# Sermons on Atonement/Limited Atonement/other related



## Rufus (Apr 12, 2011)

Any recommended sermons on atonement/limited atonement/other related?


----------



## rbcbob (Apr 12, 2011)

Al Martin preached a 5 part series on the Atonement which was excellent! Check Sermon Audio. Also Roger Nicole delivered several outstanding lectures on Limited Atonement. Not sure where they might be found now.


----------



## Rufus (Apr 12, 2011)

rbcbob said:


> Al Martin preached a 5 part series on the Atonement which was excellent! Check Sermon Audio. Also Roger Nicole delivered several outstanding lectures on Limited Atonement. Not sure where they might be found now.

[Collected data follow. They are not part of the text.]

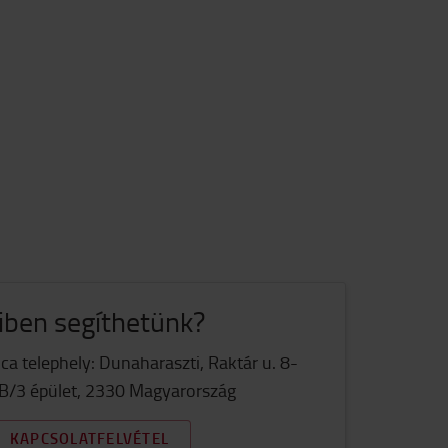
ben segíthetünk?
ca telephely: Dunaharaszti, Raktár u. 8-
B/3 épület, 2330 Magyarország
KAPCSOLATFELVÉTEL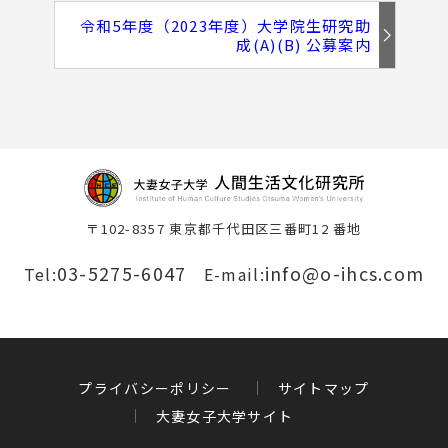
令和5年度（2023年度）大学院生研究助
成(A)(B) 公募案内
〒102-8357 東京都千代田区三番町12 番地
03-5275-6047
info@o-ihcs.com
Tel:
E-mail:
プライバシーポリシー
サイトマップ
大妻女子大学サイト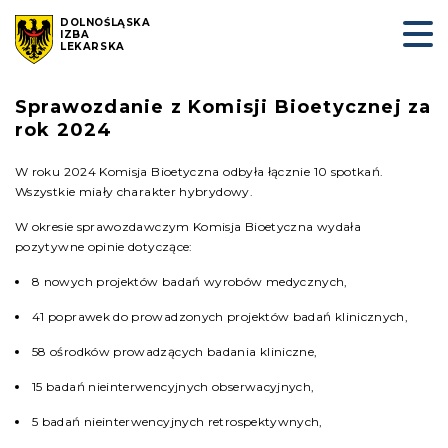
DOLNOŚLĄSKA
IZBA
LEKARSKA
Sprawozdanie z Komisji Bioetycznej za
rok 2024
W roku 2024 Komisja Bioetyczna odbyła łącznie 10 spotkań.
Wszystkie miały charakter hybrydowy.
W okresie sprawozdawczym Komisja Bioetyczna wydała
pozytywne opinie dotyczące:
8 nowych projektów badań wyrobów medycznych,
41 poprawek do prowadzonych projektów badań klinicznych,
58 ośrodków prowadzących badania kliniczne,
15 badań nieinterwencyjnych obserwacyjnych,
5 badań nieinterwencyjnych retrospektywnych,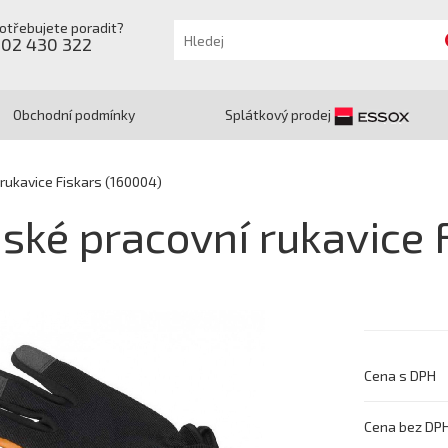
otřebujete poradit?
602 430 322
Obchodní podmínky
Splátkový prodej
rukavice Fiskars (160004)
ské pracovní rukavice 
Cena s DPH
Cena bez DP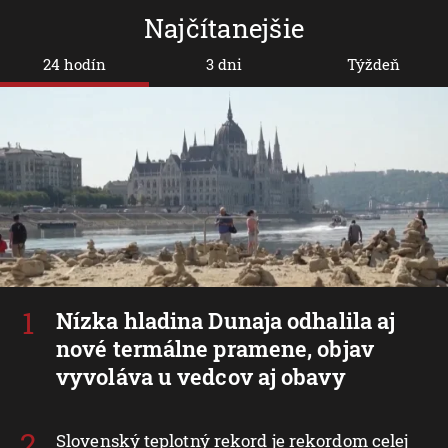
Najčítanejšie
24 hodín
3 dni
Týždeň
Nízka hladina Dunaja odhalila aj
nové termálne pramene, objav
vyvoláva u vedcov aj obavy
Slovenský teplotný rekord je rekordom celej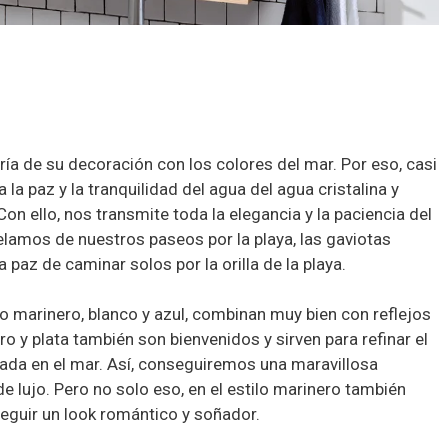
ría de su decoración con los colores del mar. Por eso, casi
 la paz y la tranquilidad del agua del agua cristalina y
on ello, nos transmite toda la elegancia y la paciencia del
lamos de nuestros paseos por la playa, las gaviotas
a paz de caminar solos por la orilla de la playa.
lo marinero, blanco y azul, combinan muy bien con reflejos
ro y plata también son bienvenidos y sirven para refinar el
rada en el mar. Así, conseguiremos una maravillosa
e lujo. Pero no solo eso, en el estilo marinero también
seguir un look romántico y soñador.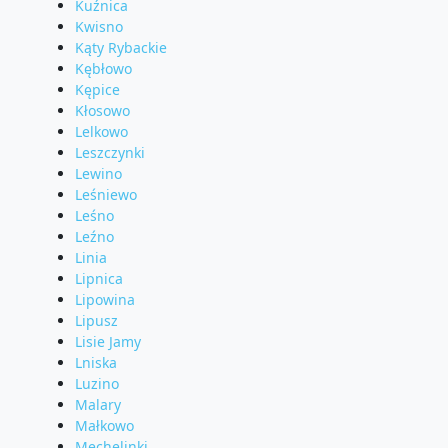
Kuźnica
Kwisno
Kąty Rybackie
Kębłowo
Kępice
Kłosowo
Lelkowo
Leszczynki
Lewino
Leśniewo
Leśno
Leźno
Linia
Lipnica
Lipowina
Lipusz
Lisie Jamy
Lniska
Luzino
Malary
Małkowo
Mechelinki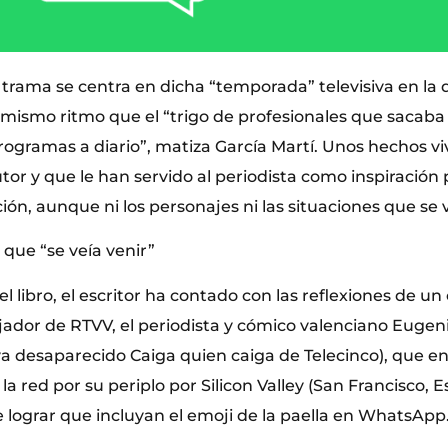
trama se centra en dicha “temporada” televisiva en la 
l mismo ritmo que el “trigo de profesionales que sacaba
rogramas a diario”, matiza García Martí. Unos hechos v
tor y que le han servido al periodista como inspiración 
ción, aunque ni los personajes ni las situaciones que se 
 que “se veía venir”
el libro, el escritor ha contado con las reflexiones de 
ador de RTVV, el periodista y cómico valenciano Euge
ya desaparecido Caiga quien caiga de Telecinco), que en
 la red por su periplo por Silicon Valley (San Francisco, 
e lograr que incluyan el emoji de la paella en WhatsApp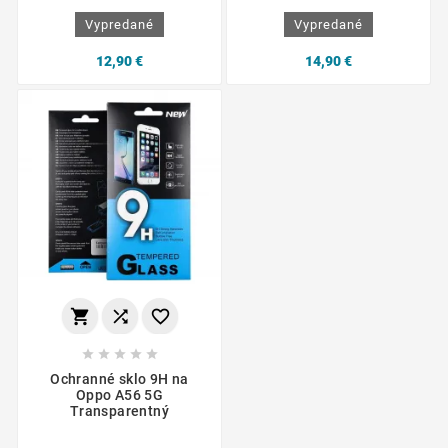
Vypredané
Vypredané
12,90 €
14,90 €








Ochranné sklo 9H na
Oppo A56 5G
Transparentný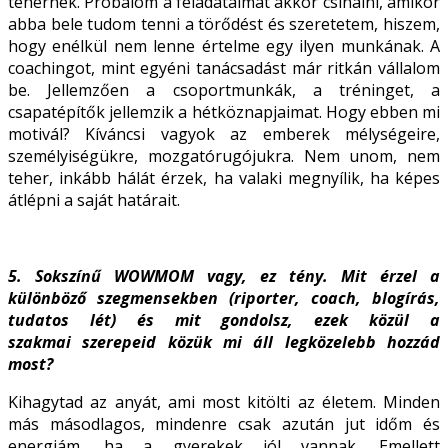
tehernek. Próbálom a feladataimat akkor csinálni, amikor
abba bele tudom tenni a törődést és szeretetem, hiszem,
hogy enélkül nem lenne értelme egy ilyen munkának. A
coachingot, mint egyéni tanácsadást már ritkán vállalom
be. Jellemzően a csoportmunkák, a tréninget, a
csapatépítők jellemzik a hétköznapjaimat. Hogy ebben mi
motivál? Kíváncsi vagyok az emberek mélységeire,
személyiségükre, mozgatórugójukra. Nem unom, nem
teher, inkább hálát érzek, ha valaki megnyílik, ha képes
átlépni a saját határait.
5. Sokszínű WOWMOM vagy, ez tény. Mit érzel a
különböző szegmensekben
(riporter, coach, blogírás,
tudatos lét) és mit gondolsz, ezek közül a
szakmai
szerepeid közük mi áll legközelebb hozzád
most?
Kihagytad az anyát, ami most kitölti az életem. Minden
más másodlagos, mindenre csak azután jut időm és
energiám, ha a gyerekek jól vannak. Emellett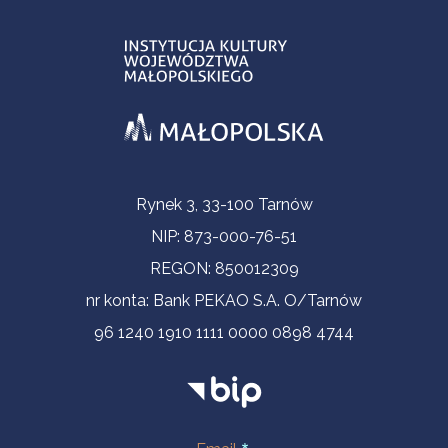
Informacje kontaktowe
Rynek 3, 33-100 Tarnów
NIP: 873-000-76-51
REGON: 850012309
nr konta: Bank PEKAO S.A. O/Tarnów
96 1240 1910 1111 0000 0898 4744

Is Al Martin a good preacher? I've heard of him several times. Although I did once see somebody accuse him of being a legalist of some sort which led to a facebook debate, I'm sure the context of the sermon was taken out.


----------



## rbcbob (Apr 13, 2011)

Al Martin faithfully pastored Trinity Baptist Church for 40 years. He spoke at many conferences around the world including the Banner of Truth Leichestershire Conference. He is no legalist.


----------



## Don Kistler (Apr 13, 2011)

John MacArthur recently (November 2010, I believe) preached a 10 part series called "The Doctrines of Grace." He was very thorough, as is his norm, and handled the extent of the atonement as capably as I've ever heard done.

It is available from Grace To You.


----------